High Risk Drug Domestic and Foreign Drug Inspections – Get Ready!

After slogging through some of the FDA dashboards, I came across one that I felt was worthy of mention.  The FDA’s Office of Regulatory Affairs (ORA) has apparently begun the process of scoring drug manufacturing establishments in their risk-based inspection program.  The FDA has been talking about risk-based inspection (as well as risk-based review) ever since I was at the Agency, back when dinosaurs roamed the earth!  The Agency states on the ORA dashboard (here) “FDA is continuing to develop a more quantitative risk model to help predict where FDA’s inspections are most likely to achieve the greatest public health impact. The Risk-Based Site Selection Model provides a risk score for each facility, which is a function of four component risk factors – Product, Process, Facility, and Knowledge.”  While there is no further explanation, nor a narrative of how the scoring is applied, there are metrics for the first quarter of FY 2017 and targets for high risk inspections listed for each of the four quarters.

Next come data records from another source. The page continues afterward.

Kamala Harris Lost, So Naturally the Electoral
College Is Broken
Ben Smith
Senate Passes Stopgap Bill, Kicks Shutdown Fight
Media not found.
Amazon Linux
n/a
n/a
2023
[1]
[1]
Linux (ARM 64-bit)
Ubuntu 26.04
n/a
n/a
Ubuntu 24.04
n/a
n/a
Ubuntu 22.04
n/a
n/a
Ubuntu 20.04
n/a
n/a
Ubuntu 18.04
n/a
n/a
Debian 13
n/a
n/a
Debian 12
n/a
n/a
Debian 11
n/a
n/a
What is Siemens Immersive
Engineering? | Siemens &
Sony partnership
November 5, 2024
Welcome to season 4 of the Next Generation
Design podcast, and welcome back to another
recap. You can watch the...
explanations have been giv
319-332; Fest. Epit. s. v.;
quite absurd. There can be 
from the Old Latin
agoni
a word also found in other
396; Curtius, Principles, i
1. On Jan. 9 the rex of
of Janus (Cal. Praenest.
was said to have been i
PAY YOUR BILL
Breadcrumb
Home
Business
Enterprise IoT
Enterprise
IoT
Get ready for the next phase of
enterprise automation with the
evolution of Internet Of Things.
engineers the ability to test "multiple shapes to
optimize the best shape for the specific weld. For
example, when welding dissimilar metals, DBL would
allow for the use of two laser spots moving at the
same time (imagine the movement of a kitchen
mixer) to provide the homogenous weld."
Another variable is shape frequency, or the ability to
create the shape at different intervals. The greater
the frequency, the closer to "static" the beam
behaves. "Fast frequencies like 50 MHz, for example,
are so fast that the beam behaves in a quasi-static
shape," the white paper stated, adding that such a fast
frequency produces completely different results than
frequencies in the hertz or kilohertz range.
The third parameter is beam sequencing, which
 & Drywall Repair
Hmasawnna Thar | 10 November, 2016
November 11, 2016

Quite interestingly, the first quarter’s (October – December 2017) target was 150 such inspections, but the actual number of high risk inspections was only 72. There is no reason why less than 50% of the target was achieved for the quarter.  Perhaps there was a slower than expected initial program roll out; perhaps the FDA has not assigned scores to a sufficient number of firms.  Who knows, but the ORA targets for high risk inspections for the following three quarters are listed as follows:

Time Period                      Target          Number

Oct – Dec 2016                   150                 72

Jan – Mar 2017                   225                TBD

Apr – Jun 2017                    225               TBD

Jul – Sep 2017                      150                TBD

I think the take-home message from the targets projected is, look out high risk firms because FDA is planning 600 inspections of your facilities in the next 9 months.  I guess the problem in sounding the alarm is that I don’t know if high risk firms know who they are?  Therefore, everyone should be ready!